[REQUIRED TASKS]
A) In the energy sector article, what was the fastest-growing electricity source even amid the Trump-mandated push for fossil fuels?
B) Set down the energy sector article word for word from "For Laura Sheehan, energy" to "of environmental concerns.".

[DOCUMENT EXTRACT]
=== Begin Enclosure ===

A turning point for energy

  • Tweet
  • Share on LinkedIn
  • Share via email
  • Print
  • Download

November 12, 2020
Every four years, as the US election rolls around, investors face the uphill task of interpreting the shifting political sands and how they might affect their portfolios. Here, Newton analyst Laura Sheehan considers the question of how Joe Biden’s election win might now change the outlook for the energy sector.

In 2017, not long after he entered the White House, Donald Trump declared his grand ambition: to make the US self-sufficient in energy. The aim, he said, was to “become, and stay, totally independent of any need to import energy from the OPEC1 cartel or any nations hostile to our interests".

In short shrift the President enacted a raft of changes linked to these ambitions: loosening drilling restrictions on Federal lands and parks, increasing support for pipeline infrastructure, downplaying the risks of climate change, and undoing Obama-era regulations on emissions from coal power plants, automobiles and oil and gas wells.

Now, with the election of Democrat Joe Biden as President, the door is open for a U-turn in these policies as the US pursues a more open, multi-lateral agenda.

For Laura Sheehan, energy analyst with Newton, this change of direction could be an abrupt one as government policy aligns with a gathering global consensus in favor of environmental concerns.

“On climate, the Democrats are unlikely to run against the tide and instead will embark on an aggressive push towards decarbonization” she says. “Depending on how pliant the Senate will be, restrictions on new oil drilling on Federal land, in the Gulf of Mexico and in the Arctic Alaska could well be re-enacted. Progress on building the controversial Keystone XL pipeline could also be stopped in its tracks. Emissions – whether from automobiles or by energy companies – will once again come under the spotlight. These are seen to be key to decarbonizing transportation as electric vehicle penetration grows.”

For companies which have benefited from US energy policy under Trump, the election of Joe Biden is seen as a negative – but even here, this will have less impact than in any ordinary year, given the glut in oil, gas and coal supply, the collapse in demand and the consequent declines in energy company share prices witnessed through 2020.

One standout casualty, however, is likely to be the coal industry, says Sheehan. Despite all the sound and fury around Trump’s pledge to “make coal great again” over the four years to November 2020, in the cold light of day, efforts to put fossil fuel front and center of US energy policy amounted to little more than a series of soundbites. As of Q3 2020, for instance, shares in the country’s largest coal producers were well below their immediate highs following Donald Trump’s 2016 election. The third and fourth largest producers remain in bankruptcy.2 From generating more than half of America’s electricity 10 years ago, coal now accounts for around one fifth – and that level is falling. Even amid a Trump-mandated push for fossil fuels, the fastest-growing electricity source was wind.3

Partly, says Sheehan, coal’s collapse is the consequence of market forces: an overabundance of supply coupled with its replacement by cleaner, cheaper gas and the slump in demand due to Covid-19. But it also talks to the relative impotence of any sitting president when it comes to enacting lasting change on domestic policy – particularly if that change runs counter to the prevailing mood music.

=== End Enclosure ===

[Stored data]
=== Begin Enclosure ===

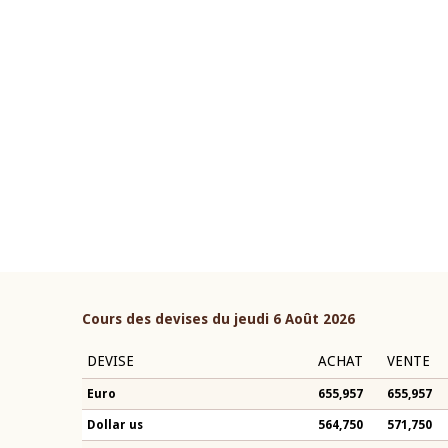
22 juillet 2026
ouverture du Comité de
Mot introductif du Gouvern
étaire de la BCEAO du 4 mars
Claude Kassi BROU lors de l
ée par son Président
présentation du rapport ann
n-Claude Kassi BROU
BCEAO
Cours des devises du jeudi 6 Août 2026
DEVISE
ACHAT
VENTE
Euro
655,957
655,957
Dollar us
564,750
571,750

=== End Enclosure ===

[LIST OF SOLUTIONS]
A) Wind.

B)
For Laura Sheehan, energy analyst with Newton, this change of direction could be an abrupt one as government policy aligns with a gathering global consensus in favor of environmental concerns.